Laura Volpacchio (SIP ’08) is a swing for the national tour of “West Side Story.”
Asher Walker (SIP ’12, PS F’12) signed with Clear Talent Agency.
Amberlyn Wemmer (PS F’10) is signed with Paragon Model Management and has recently shot fashion spreads for Tu Magazine, Nylon Magazine, and Elle Magazine.
Amberlyn Wemmer studied in Broadway Dance Center’s Professional Semester back in the fall of 2010. Since moving from small town California to the Big Apple, Amberlyn has literally graced the runway thanks to her extensive ballet training. Hear how Amberlyn’s dance background helped her to break into the modeling industry:
1) How did you break into modeling? (ie. photo shoots, landing an agent, booking work, etc.)
An agency owner approached me in Union Square and asked if I was interested in modeling. I had never really seen myself as a model but was curious to see what it would be like. I said sure, and they signed me right after. Then, I started test shooting right away in order build a portfolio. Once I had a book, I started attending castings and go-sees. At first, I was doing mostly runway. Booking editorials took time and patience but once the contacts were made and my book got strong, I was able to get more work.
2) Do you think your dance background helps you in modeling? If so, how?
My dance background has helped immensely in modeling, and I think it is what makes my book unique. As dancers we study our bodies everyday and understand how we look and emotions we project. Instead of a mirror in front of you, it’s a camera in modeling, and it’s your job to create shapes, movement, and energy to bring you and the product to life. It is never just a picture; there is purpose behind each position. As for runway, dance core strength you have acquired in class becomes a plus. Just think of it this way, dancing in LaDuca’s is the prep work for walking in the 8 ½ heels.
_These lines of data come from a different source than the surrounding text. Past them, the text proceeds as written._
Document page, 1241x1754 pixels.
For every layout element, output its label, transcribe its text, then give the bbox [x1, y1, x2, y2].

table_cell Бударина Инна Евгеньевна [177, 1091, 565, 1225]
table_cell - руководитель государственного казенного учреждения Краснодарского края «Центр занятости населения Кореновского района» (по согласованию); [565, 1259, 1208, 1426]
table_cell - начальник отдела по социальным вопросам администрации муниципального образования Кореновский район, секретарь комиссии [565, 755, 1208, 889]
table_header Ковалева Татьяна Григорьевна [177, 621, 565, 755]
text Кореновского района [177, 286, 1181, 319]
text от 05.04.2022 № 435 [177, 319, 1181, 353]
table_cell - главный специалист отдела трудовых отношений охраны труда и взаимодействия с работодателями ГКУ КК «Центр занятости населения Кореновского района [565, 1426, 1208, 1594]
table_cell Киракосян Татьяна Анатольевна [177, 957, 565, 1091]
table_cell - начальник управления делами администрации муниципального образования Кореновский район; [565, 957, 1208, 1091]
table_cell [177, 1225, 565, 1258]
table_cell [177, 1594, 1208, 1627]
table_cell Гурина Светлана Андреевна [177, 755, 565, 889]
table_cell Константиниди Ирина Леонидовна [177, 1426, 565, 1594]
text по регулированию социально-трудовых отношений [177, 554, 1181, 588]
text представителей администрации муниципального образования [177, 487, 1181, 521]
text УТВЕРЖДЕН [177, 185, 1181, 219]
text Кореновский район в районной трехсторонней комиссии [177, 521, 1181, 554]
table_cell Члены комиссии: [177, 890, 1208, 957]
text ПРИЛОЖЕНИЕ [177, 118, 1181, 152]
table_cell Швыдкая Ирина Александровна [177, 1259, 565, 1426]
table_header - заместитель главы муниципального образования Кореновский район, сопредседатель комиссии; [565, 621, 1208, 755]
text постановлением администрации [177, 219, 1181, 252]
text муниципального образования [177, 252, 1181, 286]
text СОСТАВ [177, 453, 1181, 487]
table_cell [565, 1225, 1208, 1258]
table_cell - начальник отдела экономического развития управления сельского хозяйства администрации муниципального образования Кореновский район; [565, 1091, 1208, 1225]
3) How is the modeling world similar/different to the dance world in terms of lifestyle, auditions, booking work, etc.?
No matter what industry you enter whether dance or modeling, it is always going to be competitive. It is important to find your own identity and how to market yourself. In both the dance and modeling world, your body is your instrument and you only get one so it’s important that you take care of it and how it looks with a balanced diet, sleep, and exercise. For most model castings, it is usually a “type cast”, which can sometimes be very frustrating. For dance, maybe your technique is not up to par so you hop in a few more dance classes; however, in modeling, it may have nothing to do with your ability but simply you are not what they are looking for. In that case, you move on to the next, and you may be perfect for that one. You never really know what a photographer might be looking for.
4) What has been your favorite(s) shoot so far? Have you gotten to travel anywhere exciting?
I have really enjoyed shoots where I am challenged to create a different persona. It is about becoming someone who may or may not be like you. My favorite shoots are always where we are collaborating together- the makeup artist, stylist, photographer, and model. I absolutely love when I have shot for Nylon magazine. We always have so much fun that it hardly seems like work. I had the honor of traveling to Mexico City for three months, which was amazing! There is such a diverse market there that is up and coming. I cannot wait to see where I travel next. I am hoping for Europe!
5) What advice do you have for dancers who want to break into modeling?
My advice for dancers breaking into modeling would be taking pictures takes practice. Like dance, there is technique, and it is only with practice that you can improve body language and emotion to make an aesthetically pleasing picture. More importantly, remember your dance foundation. People find dancers fascinating and that makes you stand out. Use your training to your advantage on the runway and in your pictures. It makes you unique and gives you a certain rhythm, grace, and awareness. In whatever field you choose though, don’t give up despite the criticism. Use your instrument to define you and your art.